Another style is leaving out a critical piece of information that the reader just assumes. In the quote above, the cat is never described as "my cat." The possessive is never used in reference to the cat, though it is slyly used for "my bookshelf" right next to "the cat" - twice. Leaving out the possessive "my" would be a giveaway that the cat does not belong to the writer, but the reader just skims over it with all the usual assumptions. That makes the reveal all the more powerful. In a well-written piece, the big tell at the end will make the reader go back through the story to see just how they were deceived.
Of course, this becomes all the more diabolical with gender pronouns. If a character named Jean is doing something and the writer wants to conceal the gender, playing the pronoun game can have great results. "Jean held the coffee mug in her hands" immediately ruins the mystery, or forces the writer to start putting in "he" if that's the reveal. But "Jean took the coffee mug in narrow hands" spares us from even using a pronoun until it's necessary. (Note: I am fully aware that this is a fatty sentence, because what else does someone hold a coffee cup in other than hands, but that is for the next post.)

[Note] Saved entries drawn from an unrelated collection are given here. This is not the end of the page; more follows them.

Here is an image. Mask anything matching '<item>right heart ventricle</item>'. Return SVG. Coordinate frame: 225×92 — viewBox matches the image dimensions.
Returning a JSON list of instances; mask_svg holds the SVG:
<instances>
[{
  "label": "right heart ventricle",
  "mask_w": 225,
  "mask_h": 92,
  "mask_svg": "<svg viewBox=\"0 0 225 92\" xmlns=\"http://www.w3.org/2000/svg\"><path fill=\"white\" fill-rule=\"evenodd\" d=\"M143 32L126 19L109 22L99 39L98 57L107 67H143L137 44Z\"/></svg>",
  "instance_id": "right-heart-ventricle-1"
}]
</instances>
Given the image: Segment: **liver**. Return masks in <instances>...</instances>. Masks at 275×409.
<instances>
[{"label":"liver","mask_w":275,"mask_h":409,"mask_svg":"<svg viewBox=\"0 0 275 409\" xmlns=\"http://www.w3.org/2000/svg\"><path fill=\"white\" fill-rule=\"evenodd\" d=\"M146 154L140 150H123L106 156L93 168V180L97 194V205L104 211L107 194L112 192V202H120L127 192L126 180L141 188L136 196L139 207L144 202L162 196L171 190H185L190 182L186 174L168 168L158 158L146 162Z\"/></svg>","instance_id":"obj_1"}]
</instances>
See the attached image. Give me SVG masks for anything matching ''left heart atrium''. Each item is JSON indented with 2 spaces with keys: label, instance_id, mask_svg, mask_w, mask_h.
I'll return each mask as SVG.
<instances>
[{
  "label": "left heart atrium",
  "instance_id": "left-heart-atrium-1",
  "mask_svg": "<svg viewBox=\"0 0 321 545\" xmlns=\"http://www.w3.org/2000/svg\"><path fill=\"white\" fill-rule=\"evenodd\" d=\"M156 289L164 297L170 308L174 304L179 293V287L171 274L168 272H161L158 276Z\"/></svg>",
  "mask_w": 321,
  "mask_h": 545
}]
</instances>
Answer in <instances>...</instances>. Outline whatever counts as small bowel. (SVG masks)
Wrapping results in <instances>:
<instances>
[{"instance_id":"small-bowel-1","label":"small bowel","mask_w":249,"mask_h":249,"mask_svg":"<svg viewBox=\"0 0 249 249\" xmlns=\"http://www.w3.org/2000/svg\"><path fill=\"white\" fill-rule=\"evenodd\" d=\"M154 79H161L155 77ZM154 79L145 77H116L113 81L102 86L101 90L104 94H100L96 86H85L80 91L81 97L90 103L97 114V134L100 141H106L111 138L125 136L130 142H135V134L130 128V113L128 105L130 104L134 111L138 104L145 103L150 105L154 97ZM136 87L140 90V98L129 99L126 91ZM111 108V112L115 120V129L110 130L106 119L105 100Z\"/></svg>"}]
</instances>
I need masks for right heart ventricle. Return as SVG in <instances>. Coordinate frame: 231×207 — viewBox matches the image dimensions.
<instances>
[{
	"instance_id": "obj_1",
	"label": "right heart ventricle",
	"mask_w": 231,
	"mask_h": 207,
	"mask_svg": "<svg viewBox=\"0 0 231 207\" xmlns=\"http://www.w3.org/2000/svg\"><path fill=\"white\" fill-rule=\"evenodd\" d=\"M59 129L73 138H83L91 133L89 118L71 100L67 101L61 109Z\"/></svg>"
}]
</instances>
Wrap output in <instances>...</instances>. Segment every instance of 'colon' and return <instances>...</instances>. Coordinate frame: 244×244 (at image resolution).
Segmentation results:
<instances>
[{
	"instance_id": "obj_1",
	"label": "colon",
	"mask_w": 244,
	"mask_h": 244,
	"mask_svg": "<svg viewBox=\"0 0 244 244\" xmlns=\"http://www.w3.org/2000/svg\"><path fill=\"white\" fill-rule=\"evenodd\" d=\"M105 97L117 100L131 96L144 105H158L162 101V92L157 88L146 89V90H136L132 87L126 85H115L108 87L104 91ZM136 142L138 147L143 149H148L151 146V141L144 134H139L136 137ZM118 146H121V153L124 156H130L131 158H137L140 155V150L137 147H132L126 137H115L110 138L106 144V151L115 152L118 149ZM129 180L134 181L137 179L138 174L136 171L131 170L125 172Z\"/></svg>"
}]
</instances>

The other trick that can further this end is drawing a line between the narration voice and the character voice. If you have a character slowly falling for narrow-handed Jean, that character can use whatever pronoun they prefer - that reflects their frame of mind. However, when Jean is described by an omnipotent and objective narrator, then it is important to strip away the pronouns and leave it completely ambiguous. In this way, the character is an unknowing unreliable narrator, simply because they are working on their own assumptions, which happen to disagree with the actual facts on the ground.
These little omissions are great ways to unsettle the reader and make them really reach in to the story for all the details. Of course, it is a very demanding task for the writer, as everything has to support the deception. But there is nothing more refreshing than a reader hitting that Sixth Sense moment when the big reveal hits and they have to catch their breath and wonder just what happened.